No sooner had the group settled down and returned to its usual topic, how tough we had it compared to youth today, when a younger Fallon grad stopped by our table to say hello. He serves on the board of directors of the Italian Heritage Festival which blossoms every summer on Hertle Ave.  The boys recounted the story of the offending email and indignation soared again.  

“If only the people who think like that could come to our festival,” he said, “They just don’t know what they’re missing – the music, the food, the fun, the food, the games, the food!”
 
“The food,” chorused the Fallon boys. 

“And there’s not just the Italian festival,” one of us pointed out. “Buffalo is a festival of ethic festivals.” 

There’s the Hellenic Festival,” someone else noted which lead to a cascade.  

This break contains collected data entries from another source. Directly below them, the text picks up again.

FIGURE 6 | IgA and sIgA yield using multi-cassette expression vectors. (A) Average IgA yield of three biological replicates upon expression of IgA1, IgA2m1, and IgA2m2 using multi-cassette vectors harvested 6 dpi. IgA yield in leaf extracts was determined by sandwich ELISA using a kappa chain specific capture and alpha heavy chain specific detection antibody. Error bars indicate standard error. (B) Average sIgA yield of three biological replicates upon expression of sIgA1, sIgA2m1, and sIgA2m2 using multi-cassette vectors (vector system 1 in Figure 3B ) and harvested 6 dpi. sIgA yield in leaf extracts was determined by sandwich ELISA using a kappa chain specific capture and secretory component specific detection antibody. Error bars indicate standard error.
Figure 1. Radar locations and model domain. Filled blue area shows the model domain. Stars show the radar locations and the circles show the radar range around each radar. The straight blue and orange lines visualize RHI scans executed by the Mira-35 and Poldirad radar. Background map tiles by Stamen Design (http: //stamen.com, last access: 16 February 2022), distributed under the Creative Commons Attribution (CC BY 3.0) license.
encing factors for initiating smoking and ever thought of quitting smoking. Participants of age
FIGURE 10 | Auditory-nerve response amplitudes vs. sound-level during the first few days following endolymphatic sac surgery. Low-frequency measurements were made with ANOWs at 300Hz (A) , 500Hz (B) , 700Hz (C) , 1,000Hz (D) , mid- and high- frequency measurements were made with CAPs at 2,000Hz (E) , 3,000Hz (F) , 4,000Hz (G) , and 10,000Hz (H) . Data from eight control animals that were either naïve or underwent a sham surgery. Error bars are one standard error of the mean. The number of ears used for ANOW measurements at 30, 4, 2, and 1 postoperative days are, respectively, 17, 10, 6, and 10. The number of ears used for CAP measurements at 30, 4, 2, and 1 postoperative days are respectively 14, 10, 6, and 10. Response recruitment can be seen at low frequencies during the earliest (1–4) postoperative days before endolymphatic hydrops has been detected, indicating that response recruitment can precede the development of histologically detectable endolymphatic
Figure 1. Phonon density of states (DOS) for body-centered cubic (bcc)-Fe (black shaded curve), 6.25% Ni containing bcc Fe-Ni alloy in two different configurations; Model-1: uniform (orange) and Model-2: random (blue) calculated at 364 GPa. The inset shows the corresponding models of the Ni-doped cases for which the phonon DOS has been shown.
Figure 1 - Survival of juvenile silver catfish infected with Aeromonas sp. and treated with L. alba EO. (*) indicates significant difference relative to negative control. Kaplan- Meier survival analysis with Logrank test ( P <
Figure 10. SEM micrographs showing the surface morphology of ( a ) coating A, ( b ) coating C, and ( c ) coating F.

“The Caribbean Festival.”  

“Juneteenth,”  

“The Hispanic Festival,”  

“There’s a Celtic festival in Lewiston.” 

“There’s a Lebanese festival in Williamsville." 

“What about the German festival in Hamburg?” 

 “There’s a Macedonian festival in Blasdell.” 

“Don’t forget the St. Patrick’s day parade.” 

“…and the Pulaski Day Parade.” 

Then the boys started listing Buffalo’s cultural centers: Irish, Polish, Jewish, even, just a few blocks apart in over in the Riverside neighborhood, Serbian and Croatian. (I’ve always been amused by the juxtaposition of last two, the former in a brightly painted home and the latter looking for all the world like a bunker.)  

The Fallon boys concurred that the rest of the world could learn a lot from how we observe our multicultural heritage here. We’re united by how we celebrate our diversity. Our discussion just helped to make it all the more clear that denouncing multiculturalism in Buffalo is like denouncing sunshine in a nudist colony.